Kenny Powers is just a normal guy with exceptional hair
I just got sparklers from my secret santa. Drunken sledding just got to a whole new level of dangerous
It's 4PM and I'm finally awake.. I'm covered in dog fur and shame. I'd say it counts as a good night.
i think maybe i'll just not watch it. i'd rather not think of you as a magical transforming set of dick holes.
Restaurants Roasting People Who Gave Them Negative Yelp Reviews (25 Pics)
I found him in bed on a pullout couch with another dude. He had two empty puke buckets and his empty bottle of jagermeister right by his head.
It was awful. Mid hookup he started reading the titles of the books over my bed, which were about Russian imperial history. He then started asking me questions about the class I was reading the books for. I was like "WE HAVE TIME FOR THAT LATER, PLEASE CONTINUE."
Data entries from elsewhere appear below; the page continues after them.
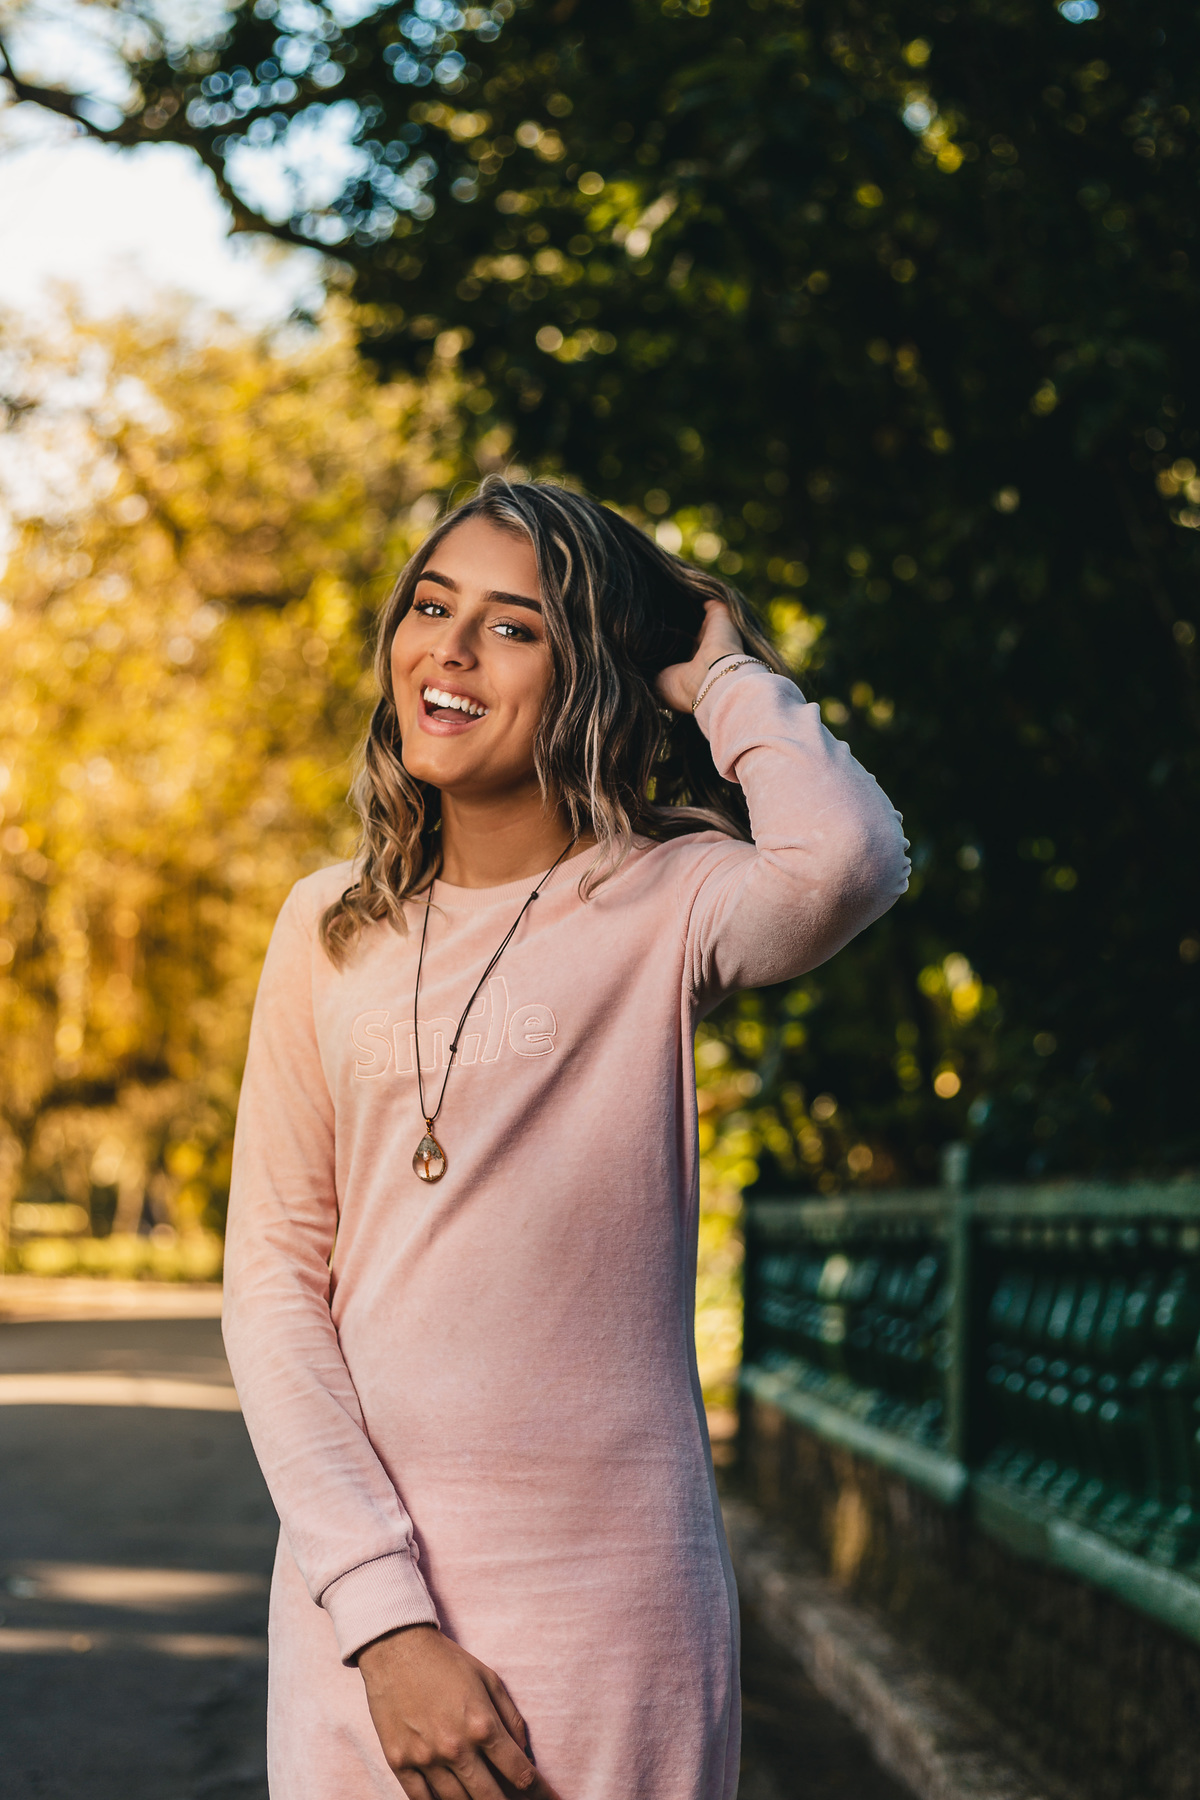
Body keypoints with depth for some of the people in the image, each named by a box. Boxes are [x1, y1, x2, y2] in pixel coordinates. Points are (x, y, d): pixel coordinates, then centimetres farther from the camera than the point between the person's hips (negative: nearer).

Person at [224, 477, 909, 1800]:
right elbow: (274, 1280, 1)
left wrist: (725, 678, -8)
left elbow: (847, 861, -28)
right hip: (355, 1580, 3)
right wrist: (380, 1614, -11)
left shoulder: (663, 906, -5)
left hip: (604, 1599, -3)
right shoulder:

You screamed "There's a potato in my anus" and proceeded to attempt to grind with the bouncer. Also, I'm pretty sure our Chem teacher was in the same bar as us.
Tim and I found you a 5ish and asked how you were doing with the breakup. All you said was "i can't words"
I'm going to write a new song and call it "Did I wax my vagina for this?" remind me to never go across the country for a penis ever again.
Woman Posts Harassing DMs From Creep Online, Now He’s Upset Because People Told His Mom
MY GOD DAMN TV STOPS WORKING EVERY TIME I AM THIS FUCKING HIGH. WHY MUST IT TORMENT ME?!
Had a slight melanoma scare this morning. Spoiler alert, it was Nutella.
The part where he comes over and ignores you isn't what makes me mad about that story... It's the fact that he ate your tacos, AND THEN proceeded to ignore you. That's cold hearted.
Sexting just isn't as much fun once you learn how bad he is in bed...
What was the name of that sleazy asshole I'm not allowed to sleep with?
Last night I realized my life is an experiment of really bad decisions when I had to leave without my underwear. But at least I'm expanding my life experience.